■ Task objective
For the entries below, print exactly the lines between the line holding "left knee: (350, 744)" and the line holding "left knee: (407, 380)", inclusive, and nothing else.

■ The records
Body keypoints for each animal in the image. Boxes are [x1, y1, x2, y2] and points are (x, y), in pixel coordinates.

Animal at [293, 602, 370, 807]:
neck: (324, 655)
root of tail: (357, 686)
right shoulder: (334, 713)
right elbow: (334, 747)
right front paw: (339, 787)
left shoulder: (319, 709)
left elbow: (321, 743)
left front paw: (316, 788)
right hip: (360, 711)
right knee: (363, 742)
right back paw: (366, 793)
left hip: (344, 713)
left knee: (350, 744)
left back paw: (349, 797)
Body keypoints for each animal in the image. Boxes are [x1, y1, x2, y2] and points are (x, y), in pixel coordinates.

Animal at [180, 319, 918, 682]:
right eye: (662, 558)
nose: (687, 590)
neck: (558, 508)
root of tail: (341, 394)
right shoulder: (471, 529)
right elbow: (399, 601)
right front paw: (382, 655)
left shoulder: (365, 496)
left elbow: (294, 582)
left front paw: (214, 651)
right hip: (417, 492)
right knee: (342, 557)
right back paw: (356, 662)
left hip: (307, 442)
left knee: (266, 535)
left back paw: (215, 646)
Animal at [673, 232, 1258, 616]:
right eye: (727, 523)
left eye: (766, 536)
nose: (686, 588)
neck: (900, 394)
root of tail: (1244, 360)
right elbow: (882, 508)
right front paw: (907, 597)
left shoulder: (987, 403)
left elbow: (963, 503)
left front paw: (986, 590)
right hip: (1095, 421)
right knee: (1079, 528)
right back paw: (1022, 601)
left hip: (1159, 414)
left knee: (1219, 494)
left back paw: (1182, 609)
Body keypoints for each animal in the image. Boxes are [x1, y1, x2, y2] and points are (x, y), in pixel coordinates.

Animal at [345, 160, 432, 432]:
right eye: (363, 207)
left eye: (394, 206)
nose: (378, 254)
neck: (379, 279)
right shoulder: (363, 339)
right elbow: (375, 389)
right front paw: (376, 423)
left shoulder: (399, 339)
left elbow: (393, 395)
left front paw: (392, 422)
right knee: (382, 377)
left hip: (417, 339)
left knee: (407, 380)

--

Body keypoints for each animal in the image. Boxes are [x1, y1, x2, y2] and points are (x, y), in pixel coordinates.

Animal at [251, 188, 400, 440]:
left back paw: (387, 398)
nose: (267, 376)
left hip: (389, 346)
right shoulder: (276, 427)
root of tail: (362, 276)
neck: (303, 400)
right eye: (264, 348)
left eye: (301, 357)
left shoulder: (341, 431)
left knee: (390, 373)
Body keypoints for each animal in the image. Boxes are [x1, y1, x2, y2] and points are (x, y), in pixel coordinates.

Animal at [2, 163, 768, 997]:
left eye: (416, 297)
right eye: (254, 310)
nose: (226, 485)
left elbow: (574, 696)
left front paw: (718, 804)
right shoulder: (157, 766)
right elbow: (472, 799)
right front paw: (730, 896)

---

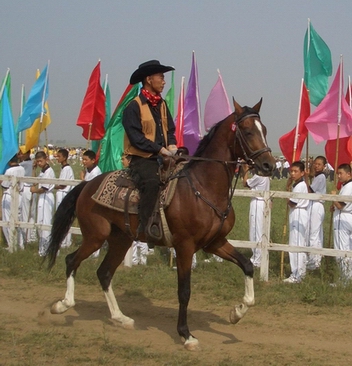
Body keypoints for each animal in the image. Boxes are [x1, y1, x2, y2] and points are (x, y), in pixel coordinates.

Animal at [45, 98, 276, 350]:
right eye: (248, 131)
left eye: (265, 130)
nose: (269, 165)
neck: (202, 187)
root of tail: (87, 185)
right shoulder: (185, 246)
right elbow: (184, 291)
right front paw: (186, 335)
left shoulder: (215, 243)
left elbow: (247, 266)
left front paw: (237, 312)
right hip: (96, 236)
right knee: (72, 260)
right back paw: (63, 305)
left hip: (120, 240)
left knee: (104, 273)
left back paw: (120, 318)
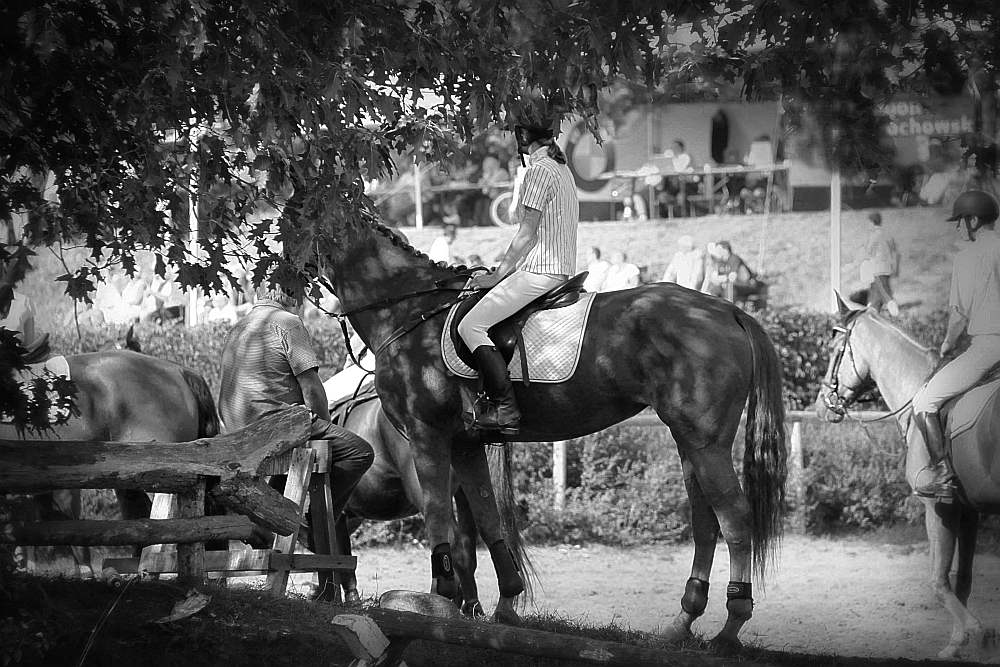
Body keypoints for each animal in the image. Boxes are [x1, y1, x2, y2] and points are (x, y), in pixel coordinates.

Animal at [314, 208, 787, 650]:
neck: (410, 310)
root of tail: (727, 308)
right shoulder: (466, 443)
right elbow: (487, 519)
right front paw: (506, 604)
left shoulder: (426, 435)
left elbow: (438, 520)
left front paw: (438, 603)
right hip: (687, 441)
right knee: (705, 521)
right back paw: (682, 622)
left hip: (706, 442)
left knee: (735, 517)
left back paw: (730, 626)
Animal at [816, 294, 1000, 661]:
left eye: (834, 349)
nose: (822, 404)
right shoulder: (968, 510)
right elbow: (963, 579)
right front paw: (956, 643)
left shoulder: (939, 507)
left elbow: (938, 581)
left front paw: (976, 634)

■ Exercise response
left knee: (350, 744)
left back paw: (349, 797)
Body keypoints for each animal in the image. Boxes are [x1, y1, x2, y2] and points are (x, y), in pixel coordinates.

Animal at [180, 319, 918, 682]:
right eye: (662, 558)
nose: (687, 590)
neck: (558, 508)
root of tail: (341, 394)
right shoulder: (471, 529)
right elbow: (399, 601)
right front paw: (382, 655)
left shoulder: (365, 496)
left elbow: (294, 582)
left front paw: (214, 651)
right hip: (417, 492)
right knee: (342, 557)
right back paw: (356, 662)
left hip: (307, 442)
left knee: (266, 535)
left back paw: (215, 646)
Animal at [673, 232, 1258, 616]:
right eye: (727, 523)
left eye: (766, 536)
nose: (686, 588)
neck: (900, 394)
root of tail: (1244, 360)
right elbow: (882, 508)
right front paw: (907, 597)
left shoulder: (987, 403)
left elbow: (963, 503)
left front paw: (986, 590)
right hip: (1095, 421)
right knee: (1079, 528)
right back paw: (1022, 601)
left hip: (1159, 414)
left knee: (1219, 494)
left back paw: (1182, 609)
Body keypoints for each animal in the image. Boxes are [x1, y1, x2, y2] and points are (x, y), in pixel coordinates.

Animal at [345, 160, 432, 432]:
right eye: (363, 207)
left eye: (394, 206)
nose: (378, 254)
neck: (379, 279)
right shoulder: (363, 339)
right elbow: (375, 389)
right front paw: (376, 423)
left shoulder: (399, 339)
left elbow: (393, 395)
left front paw: (392, 422)
right knee: (382, 377)
left hip: (417, 339)
left knee: (407, 380)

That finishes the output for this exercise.